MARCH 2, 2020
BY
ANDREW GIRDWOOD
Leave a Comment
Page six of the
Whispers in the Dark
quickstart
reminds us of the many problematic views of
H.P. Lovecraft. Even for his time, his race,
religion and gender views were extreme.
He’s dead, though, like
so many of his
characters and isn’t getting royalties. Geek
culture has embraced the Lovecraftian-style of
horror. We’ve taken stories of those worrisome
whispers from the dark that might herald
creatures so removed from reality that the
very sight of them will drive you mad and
★ ★ ★ ★
● **YOUR TASK**
A complete and exact reproduction of the data is needed.

● **TASK SOLUTION**
MARCH 2, 2020
BY
ANDREW GIRDWOOD
Leave a Comment
Page six of the
Whispers in the Dark
quickstart
reminds us of the many problematic views of
H.P. Lovecraft. Even for his time, his race,
religion and gender views were extreme.
He’s dead, though, like
so many of his
characters and isn’t getting royalties. Geek
culture has embraced the Lovecraftian-style of
horror. We’ve taken stories of those worrisome
whispers from the dark that might herald
creatures so removed from reality that the
very sight of them will drive you mad and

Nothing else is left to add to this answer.